## Data for analysis
Segment Open
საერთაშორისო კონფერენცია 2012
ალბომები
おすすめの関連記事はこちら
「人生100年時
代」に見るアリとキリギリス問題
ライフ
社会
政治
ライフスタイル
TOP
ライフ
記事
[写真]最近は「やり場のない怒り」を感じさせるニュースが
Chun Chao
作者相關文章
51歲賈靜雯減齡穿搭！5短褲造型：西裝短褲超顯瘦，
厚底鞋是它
Segment Closed
Segment Open
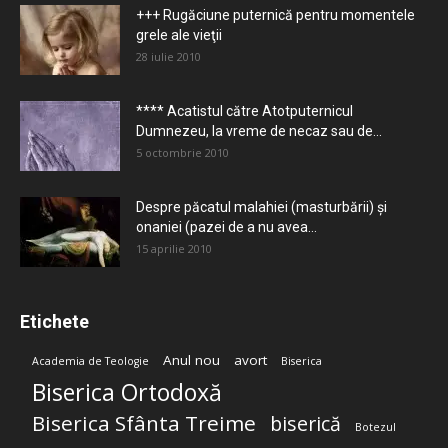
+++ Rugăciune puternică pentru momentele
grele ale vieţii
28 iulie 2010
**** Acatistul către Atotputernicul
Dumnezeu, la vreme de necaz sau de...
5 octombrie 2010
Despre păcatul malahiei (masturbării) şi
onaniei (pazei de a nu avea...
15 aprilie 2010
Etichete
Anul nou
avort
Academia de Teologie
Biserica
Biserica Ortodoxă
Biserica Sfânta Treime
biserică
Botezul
Segment Closed
Segment Open
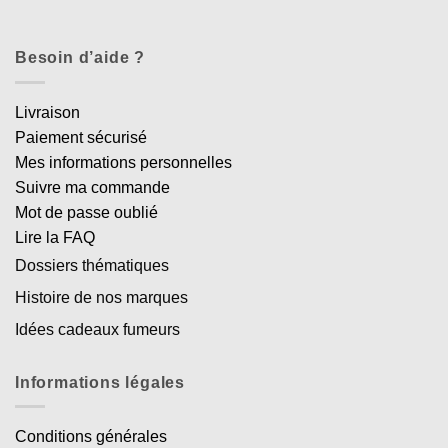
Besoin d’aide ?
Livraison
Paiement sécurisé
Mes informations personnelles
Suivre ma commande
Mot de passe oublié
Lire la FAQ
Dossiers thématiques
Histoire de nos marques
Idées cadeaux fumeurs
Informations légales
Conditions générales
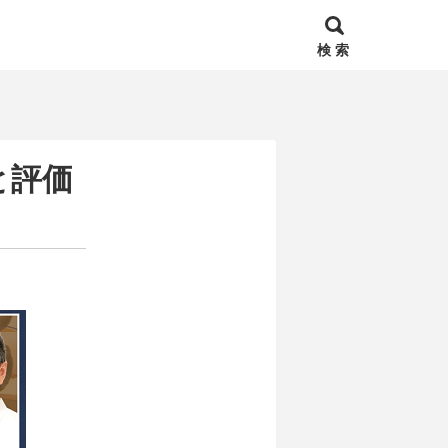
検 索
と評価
Segment Closed
## Problem to solve
Only a number is wanted here: how many lines of the records above include the string "Biserica"?

## Output for this exercise
3